Secondo l’indagine di The Markup, le autovetture assomigliano sempre più ai nostri smartphone, che tramite le applicazioni connesse a Internet raccolgono enormi quantità di dati, alcuni anche sensibili
Credit: Kirill Tonkikh/unsplash
Caterina Tarquini
Caterina Tarquini giornalista
Tempo di lettura 3 min lettura
2 agosto 2022 Aggiornato alle 11:00

Apri la portiera, sali sull’auto, ti sistemi sul sedile del guidatore, accendi il motore, parti. In pochi istanti vari sensori si sono azionati e hanno trasmesso delle informazioni tramite radio cellulare ai server della casa di produzione. Le vetture, infatti, assomigliano sempre più ai nostri smartphone, tramite le applicazioni connesse a Internet raccolgono enormi quantità di dati, alcuni anche sensibili.

A rivelarlo è uno studio condotto da The Markup, no-profit americana di data journalism, che ha identificato ben 37 aziende attive nel settore dei dati sui veicoli connessi: un ambito ancora svincolato da rigide regole normative e quindi destinato a una crescita esponenziale nei prossimi anni.

La maggior parte dei guidatori non ha contezza di come e quali dati vengano trasmessi attraverso i propri veicoli. Secondo un recente sondaggio realizzato dall’Automotive Industries Association of Canada, solo il 28% degli intervistati aveva un’effettiva conoscenza delle tipologie di informazioni inviate dalla propria vettura e dei loro destinatari. Molte delle aziende coinvolte – Here, OnStar, Sirius XM, Telenav, TomTom, Xevo, Allstate e tante altre – ribadiscono che si tratterebbe solo di dati aggregati e resi anonimi per fini statistici, ma il mercato dei dati sui veicoli è solo agli inizi e in base alle stime, potrebbe crescere fino a valere 800 miliardi di dollari entro il 2030.

The Markup descrive, inoltre, passo dopo passo, il flusso dei dati rilevati all’interno del veicolo. Una volta che un guidatore sale in un’auto, i sensori registrano informazioni che confluiscono nel computer dell’auto. Alcuni esempi? La portiera del conducente è sbloccata, a bordo ci sono due passeggeri, la temperatura interna della cabina è di 25 gradi, il tettuccio è aperto, viene riprodotto un determinato brano musicale dal sistema di intrattenimento.

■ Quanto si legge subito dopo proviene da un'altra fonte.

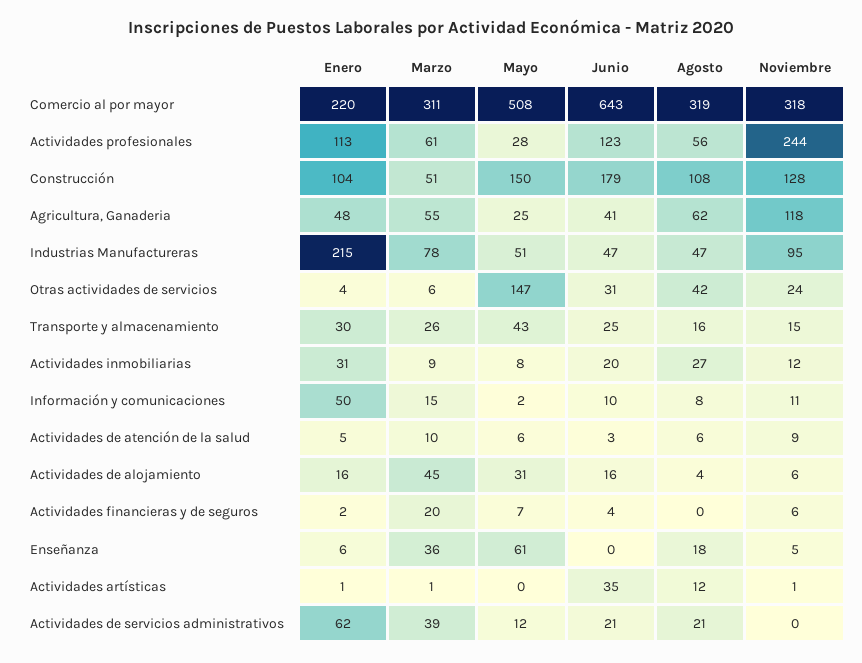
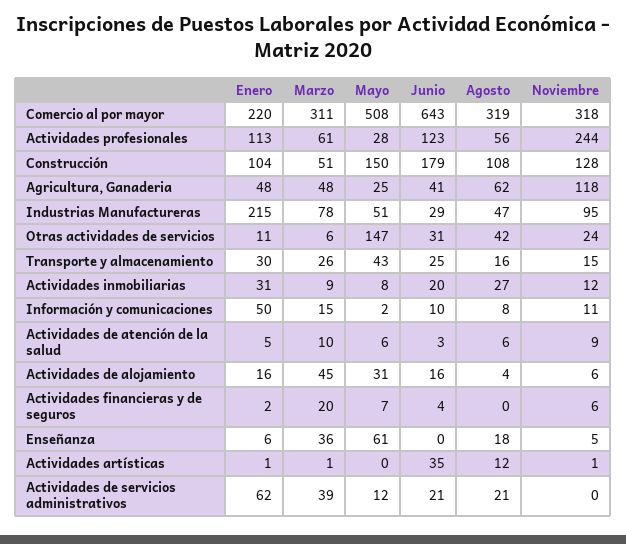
  {
    "Enero": {
      "Comercio al por mayor": 220,
      "Actividades profesionales": 113,
      "Construcción": 104,
      "Agricultura, Ganaderia": 48,
      "Industrias Manufactureras": 215,
-     "Otras actividades de servicios": 4,
+     "Otras actividades de servicios": 11,
      "Transporte y almacenamiento": 30,
      "Actividades inmobiliarias": 31,
      "Información y comunicaciones": 50,
      "Actividades de atención de la salud": 5,
      "Actividades de alojamiento": 16,
      "Actividades financieras y de seguros": 2,
      "Enseñanza": 6,
      "Actividades artísticas": 1,
      "Actividades de servicios administrativos": 62
    },
    "Marzo": {
      "Comercio al por mayor": 311,
      "Actividades profesionales": 61,
      "Construcción": 51,
-     "Agricultura, Ganaderia": 55,
+     "Agricultura, Ganaderia": 48,
      "Industrias Manufactureras": 78,
      "Otras actividades de servicios": 6,
      "Transporte y almacenamiento": 26,
      "Actividades inmobiliarias": 9,
      "Información y comunicaciones": 15,
      "Actividades de atención de la salud": 10,
      "Actividades de alojamiento": 45,
      "Actividades financieras y de seguros": 20,
      "Enseñanza": 36,
      "Actividades artísticas": 1,
      "Actividades de servicios administrativos": 39
    },
    "Mayo": {
      "Comercio al por mayor": 508,
      "Actividades profesionales": 28,
      "Construcción": 150,
      "Agricultura, Ganaderia": 25,
      "Industrias Manufactureras": 51,
      "Otras actividades de servicios": 147,
      "Transporte y almacenamiento": 43,
      "Actividades inmobiliarias": 8,
      "Información y comunicaciones": 2,
      "Actividades de atención de la salud": 6,
      "Actividades de alojamiento": 31,
      "Actividades financieras y de seguros": 7,
      "Enseñanza": 61,
      "Actividades artísticas": 0,
      "Actividades de servicios administrativos": 12
    },
    "Junio": {
      "Comercio al por mayor": 643,
      "Actividades profesionales": 123,
      "Construcción": 179,
      "Agricultura, Ganaderia": 41,
-     "Industrias Manufactureras": 47,
+     "Industrias Manufactureras": 29,
      "Otras actividades de servicios": 31,
      "Transporte y almacenamiento": 25,
      "Actividades inmobiliarias": 20,
      "Información y comunicaciones": 10,
      "Actividades de atención de la salud": 3,
      "Actividades de alojamiento": 16,
      "Actividades financieras y de seguros": 4,
      "Enseñanza": 0,
      "Actividades artísticas": 35,
      "Actividades de servicios administrativos": 21
    },
    "Agosto": {
      "Comercio al por mayor": 319,
      "Actividades profesionales": 56,
      "Construcción": 108,
      "Agricultura, Ganaderia": 62,
      "Industrias Manufactureras": 47,
      "Otras actividades de servicios": 42,
      "Transporte y almacenamiento": 16,
      "Actividades inmobiliarias": 27,
      "Información y comunicaciones": 8,
      "Actividades de atención de la salud": 6,
      "Actividades de alojamiento": 4,
      "Actividades financieras y de seguros": 0,
      "Enseñanza": 18,
      "Actividades artísticas": 12,
      "Actividades de servicios administrativos": 21
    },
    "Noviembre": {
      "Comercio al por mayor": 318,
      "Actividades profesionales": 244,
      "Construcción": 128,
      "Agricultura, Ganaderia": 118,
      "Industrias Manufactureras": 95,
      "Otras actividades de servicios": 24,
      "Transporte y almacenamiento": 15,
      "Actividades inmobiliarias": 12,
      "Información y comunicaciones": 11,
      "Actividades de atención de la salud": 9,
      "Actividades de alojamiento": 6,
      "Actividades financieras y de seguros": 6,
      "Enseñanza": 5,
      "Actividades artísticas": 1,
      "Actividades de servicios administrativos": 0
    }
  }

Mentre il viaggio prosegue, vengono raccolte ulteriori informazioni, come la posizione e la velocità del veicolo, l’azionamento dei freni, l’accensione dei fari e il livello dell’olio. I dati passano quindi dal produttore di automobili alle società note come “hub di dati dei veicoli”, fino al mercato dei dati dei veicoli connessi.

Tra le varie aziende, vi sono le case automobilistiche, che controllano la raccolta della maggior parte dei dati dei veicoli utilizzati per vendere servizi di manutenzione, assistenza stradale di emergenza e in generale di comodità del conducente; le compagnie di assicurazioni che creano pacchetti “basati sull’utilizzo” e altri prodotti che offrono sconti o aumenti dei premi, in base ai dati di guida effettivi; le società di navigazione che a bordo dei veicoli forniscono dashboard con indicazioni stradali, musica e app.

Si tratta solo di alcuni esempi, l’elenco di operatori economici è potenzialmente infinito. Molti hub di dati sui veicoli commercializzano le quantità di dati raccolti per assicurazioni, gestione del traffico, pianificazione dell’infrastruttura dei veicoli elettrici, pubblicità, mappatura, pianificazione urbana e intelligence sulla posizione: i possibili impieghi sono evidentemente tantissimi. Altrettanti sono, però, i rischi in termini di privacy.